Fig. 1: Demonstration of the possibilities of data processing using deep learning.
figure 1

Artificially generated images using keywords: „8k photograph of Johann Gregor Mendel in his gothic monastery laboratory with pea plants, working with deep learning on his computer“. Generated with Stable Diffusion 2.1.

ML (and especially DL) models are very successful in supervised tasks based on large amounts of labeled training data with a clearly defined input and output of the model; however, omics data include heterogeneous features of various types (numerical and categorical features and signals or images), and labels (e.g., clinical outcomes) include large amounts of randomness and noise, which makes the application of DL problematic [32, 33]. Nevertheless, this approach can still handle multimodal data, albeit at the cost of lower interpretability [30, 34]. Another great advantage of DL methods is end-to-end learning: DL does not require a feature extraction preprocessing step, which is time consuming and error prone because of the large variety of multi-omic data sources [30]. Even though the most successful applications of DL in multi-omics are supervised, generative models, such as generative adversarial networks (GANs), the use of two neural networks, comparing them against each other, has shown the potential of these models in various fields [31, 34].

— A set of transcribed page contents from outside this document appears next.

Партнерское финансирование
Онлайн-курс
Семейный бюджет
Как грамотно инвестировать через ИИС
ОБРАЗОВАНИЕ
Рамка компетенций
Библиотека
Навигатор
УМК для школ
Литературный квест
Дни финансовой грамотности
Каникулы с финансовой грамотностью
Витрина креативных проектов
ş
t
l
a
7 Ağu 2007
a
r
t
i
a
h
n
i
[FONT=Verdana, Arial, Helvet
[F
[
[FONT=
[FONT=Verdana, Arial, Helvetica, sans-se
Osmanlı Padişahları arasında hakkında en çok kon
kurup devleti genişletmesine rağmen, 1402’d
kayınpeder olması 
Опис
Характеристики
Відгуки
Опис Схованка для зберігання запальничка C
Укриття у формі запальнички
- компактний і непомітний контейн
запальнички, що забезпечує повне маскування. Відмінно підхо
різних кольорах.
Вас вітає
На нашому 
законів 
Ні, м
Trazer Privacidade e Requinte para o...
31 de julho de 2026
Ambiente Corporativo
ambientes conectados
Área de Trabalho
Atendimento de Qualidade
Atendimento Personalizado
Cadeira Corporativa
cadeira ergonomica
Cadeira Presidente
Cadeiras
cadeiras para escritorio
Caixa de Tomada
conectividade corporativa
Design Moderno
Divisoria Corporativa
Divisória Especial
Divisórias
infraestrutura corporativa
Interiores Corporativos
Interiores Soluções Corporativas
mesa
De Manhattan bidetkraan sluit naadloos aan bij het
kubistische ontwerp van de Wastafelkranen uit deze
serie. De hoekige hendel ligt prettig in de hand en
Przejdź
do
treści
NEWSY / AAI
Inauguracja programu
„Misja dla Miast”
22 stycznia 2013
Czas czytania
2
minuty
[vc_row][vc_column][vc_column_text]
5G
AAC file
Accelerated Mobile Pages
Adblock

The greatest successes of DL have been achieved in text and image processing, where the largest amounts of data are available. With a sufficient amount of data and model size, DL models can be developed from single-purpose models (e.g., classification of specific types of images or text) into general multipurpose models, such as GPT-3 [35] for text or CLIP/DALL-E for images [36]. These models are mainly based on self-supervised learning with enormous amounts of data; however, in various specific tasks, these general models have outperformed procedures specifically designed for them: although GPT-3 is trained to predict the next word in text, it is also capable of language translation or question answering. As the amount of data generated in biological and, especially, genomic fields grows, the importance of DL methods will continue to increase in the future, as is also the case in other fields.

Conclusions

In 2022, we celebrated 200 years since the birth of Johann Gregor Mendel. Although his contributions to science went unrecognized during his lifetime, Mendel pioneered our modern way of doing science based on acquisition of experimental data and their statistical evaluation. The example provided by Mendel shows that what is considered marginal work in one era can become a mainstream research approach in the next era. An integrated strategy that could revolutionize genetic research lies in combining big data with ML or AI, which allows the mining of information hidden in data to identify the genetic models or networks that control various phenotypic traits such as multifactorial diseases. It is also an important tool for developing more effective therapeutic strategies for complex diseases (see Fig. 2).

Fig. 2: Application of deep learning to the prognosis, diagnosis, and treatment of multifactorial diseases.
figure 2

Multi-omic strategies generating big data accompanied by deep learning may select a meaningful subset of biomarkers and/or genomic alterations to support clinically relevant decisions.